— start of GIVEN ENTRIES —

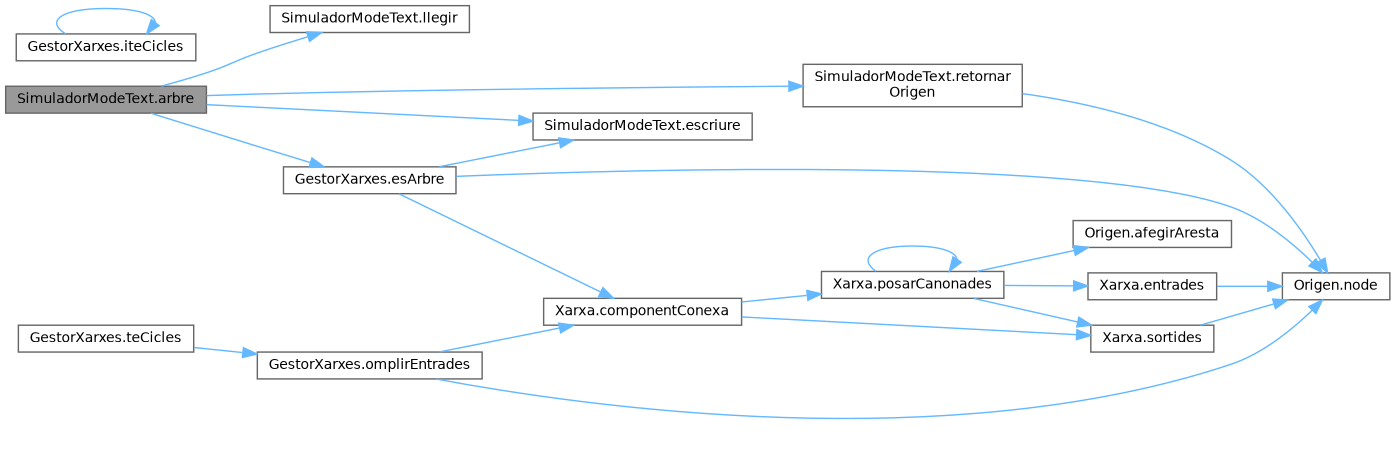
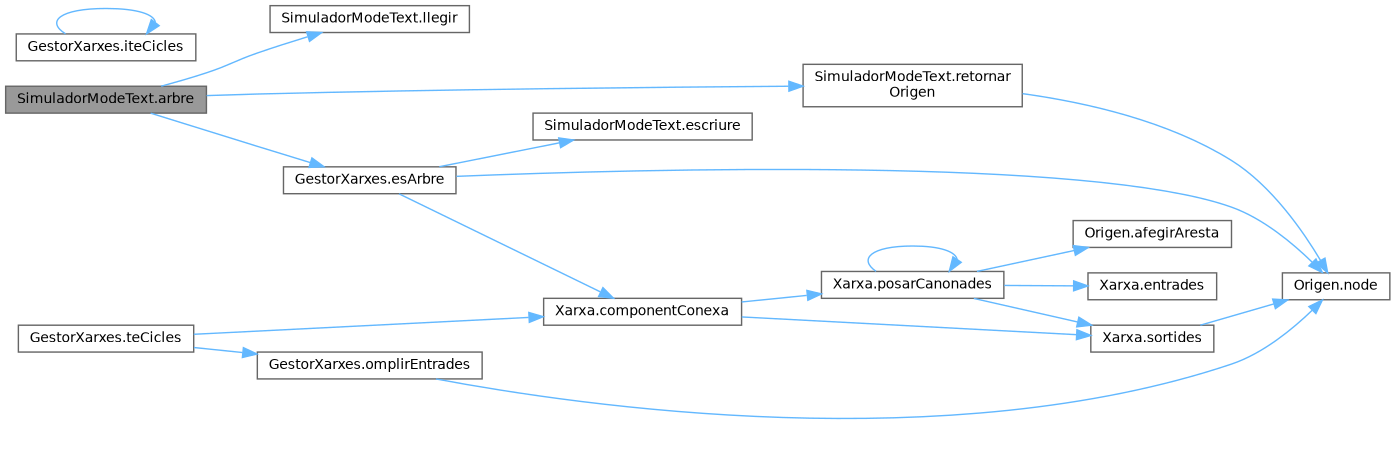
  digraph {
    rankdir=LR
    node [color=grey40 fillcolor=white fontname=Helvetica fontsize=10 shape=box style=filled]
    edge [color=steelblue1 fontname=Helvetica fontsize=10 labelfontname=Helvetica labelfontsize=10 style=solid]
    n1 [color=gray40 fillcolor=grey60 fontcolor=black height=0.2 label="SimuladorModeText.arbre" width=0.4]
    n2 [height=0.2 label="GestorXarxes.esArbre" width=0.4]
    n3 [height=0.2 label="SimuladorModeText.escriure" width=0.4]
    n4 [height=0.2 label="SimuladorModeText.llegir" width=0.4]
    n5 [height=0.2 label="SimuladorModeText.retornar\lOrigen" width=0.4]
    n6 [height=0.2 label="Xarxa.componentConexa" width=0.4]
    n7 [height=0.2 label="Origen.node" width=0.4]
    n8 [height=0.2 label="Xarxa.posarCanonades" width=0.4]
    n9 [height=0.2 label="Xarxa.sortides" width=0.4]
    n10 [height=0.2 label="GestorXarxes.teCicles" width=0.4]
    n11 [height=0.2 label="GestorXarxes.omplirEntrades" width=0.4]
    n12 [height=0.2 label="Origen.afegirAresta" width=0.4]
    n13 [height=0.2 label="Xarxa.entrades" width=0.4]
    n14 [height=0.2 label="GestorXarxes.iteCicles" width=0.4]
    n1 -> n2
-   n1 -> n3
    n1 -> n4
    n1 -> n5
    n2 -> n3
    n2 -> n6
    n2 -> n7
    n5 -> n7
    n6 -> n8
    n6 -> n9
    n8 -> n8
    n8 -> n9
    n8 -> n12
    n8 -> n13
    n9 -> n7
    n10 -> n11
-   n11 -> n6
+   n10 -> n6
    n11 -> n7
-   n13 -> n7
    n14 -> n14
  }
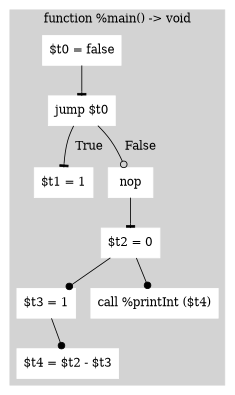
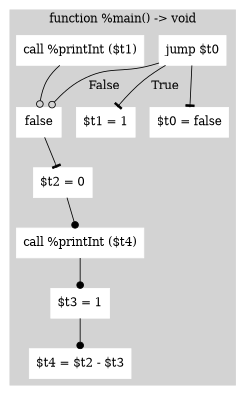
  digraph {
    node [color=white shape=rectangle style=filled]
    edge [arrowhead=tee]
    n1 [label="$t0 = false"]
    n2 [label="jump $t0"]
    n3 [label="$t1 = 1"]
-   n4 [label=nop]
+   n4 [label=false]
+   n5 [label="call %printInt ($t1)"]
    n6 [label="$t2 = 0"]
    n7 [label="$t3 = 1"]
    n8 [label="$t4 = $t2 - $t3"]
    n9 [label="call %printInt ($t4)"]
    subgraph cluster_1 {
      color=lightgrey
      label="function %main() -> void"
      style=filled
      n1
      n2
      n3
      n4
+     n5
      n6
      n7
      n8
      n9
    }
-   n1 -> n2
+   n2 -> n1
    n2 -> n3 [label="  True  "]
    n2 -> n4 [arrowhead=odot label="  False  "]
    n4 -> n6
-   n6 -> n7 [arrowhead=dot]
+   n5 -> n4 [arrowhead=odot]
+   n9 -> n7 [arrowhead=dot]
    n6 -> n9 [arrowhead=dot]
    n7 -> n8 [arrowhead=dot]
  }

— end of GIVEN ENTRIES —

Reproduce the lines verbatim, starting at the beginning of the entries and ending with the line containing "edge [color=steelblue1 fontname=Helvetica", both included. Leave the pictures out of your answer.

→ **RESULT**
  digraph {
    rankdir=LR
    node [color=grey40 fillcolor=white fontname=Helvetica fontsize=10 shape=box style=filled]
    edge [color=steelblue1 fontname=Helvetica fontsize=10 labelfontname=Helvetica labelfontsize=10 style=solid]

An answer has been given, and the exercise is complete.